▶ _YOUR INSTRUCTIONS_:
Find each line in the data below that contains the string "True", and copy every such line in full. Matches must have the same case.

▶ _THE RECORDS_:

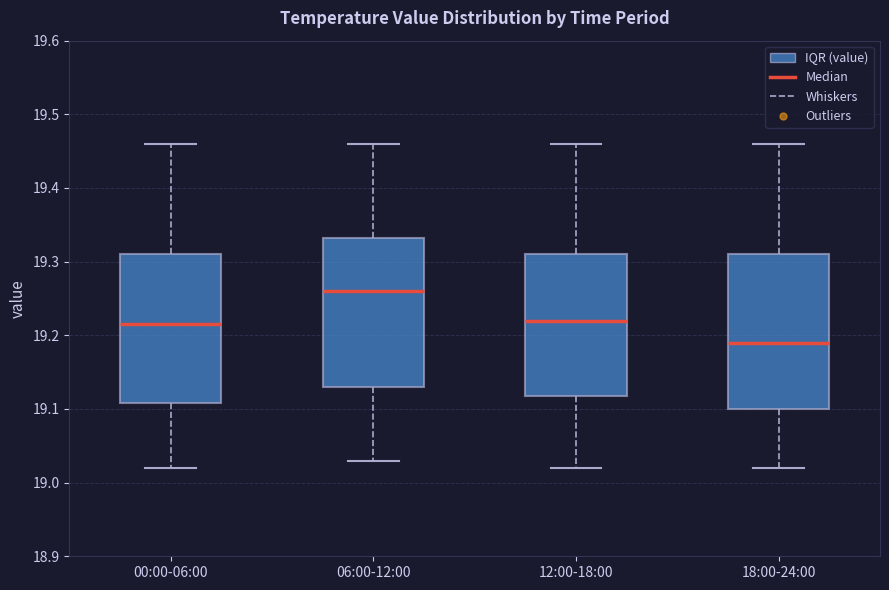

Where does the upper whisker of the box for 18:00-24:00 end on the y-axis? The values are not printed on the chart, so give them approximately, as read against the axis.

19.46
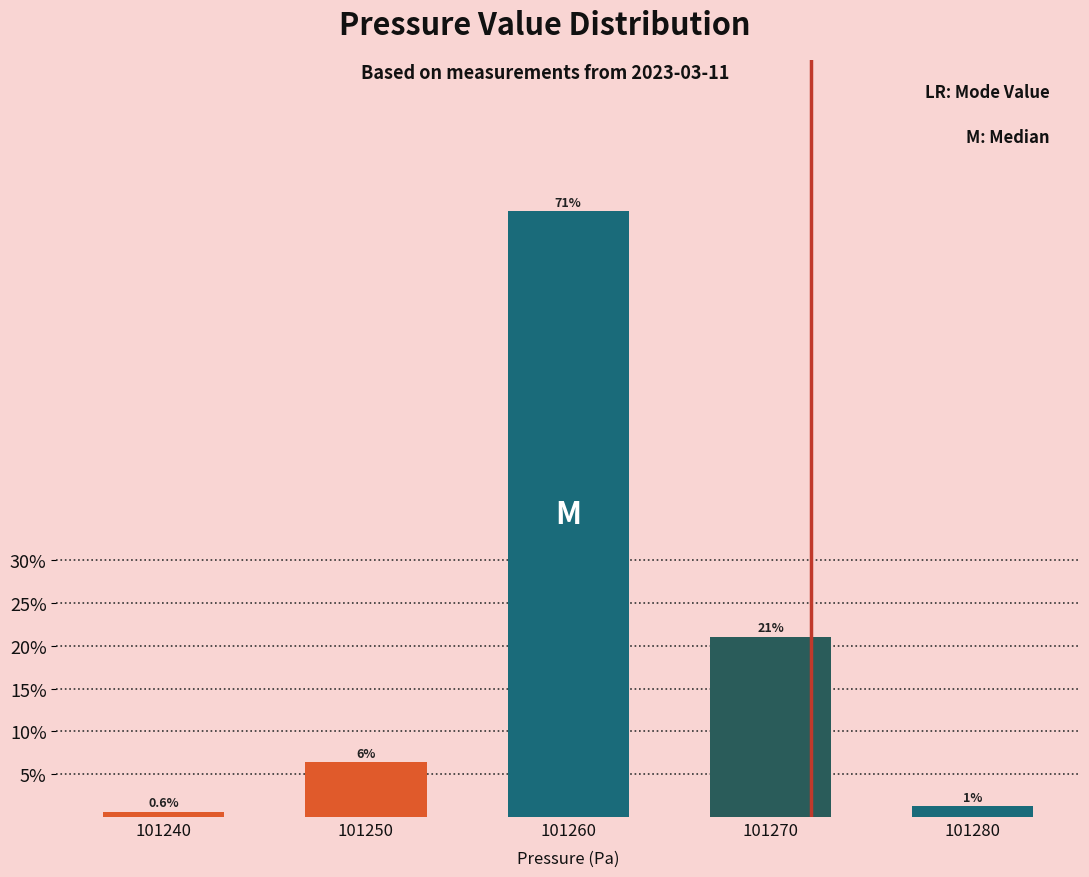

Rank the categories by value from highest to lowest.

101260, 101270, 101250, 101280, 101240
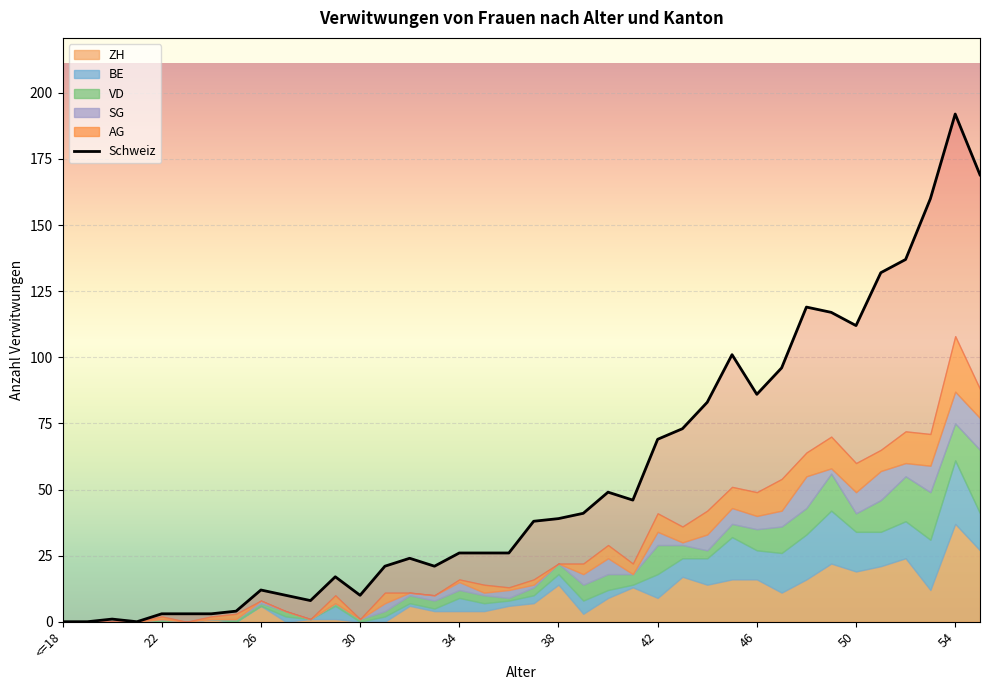

True or false: SG and Schweiz cross at least once.

False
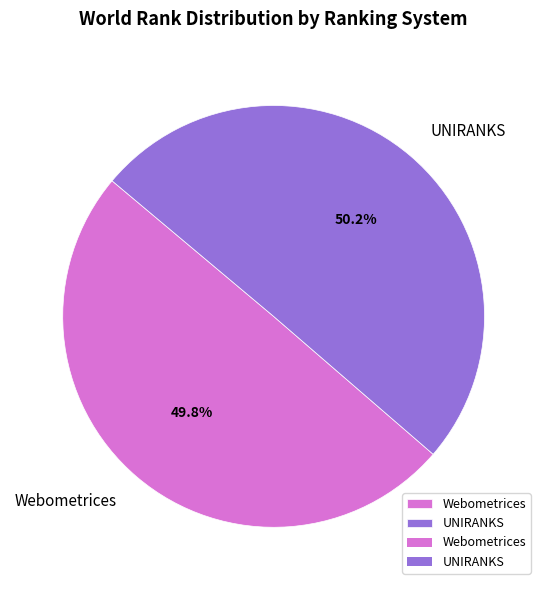

Approximately how many times larger is the value at UNIRANKS compared to Webometrices?

1.0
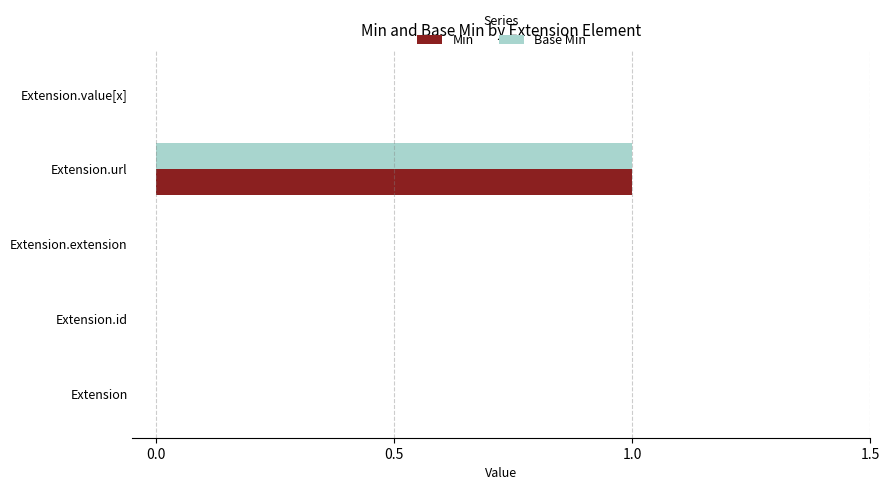

True or false: Min has a value of 0 at Extension.id.

True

▶ _ANSWER BOX_:
True or false: SG and Schweiz cross at least once.
True or false: Min has a value of 0 at Extension.id.
True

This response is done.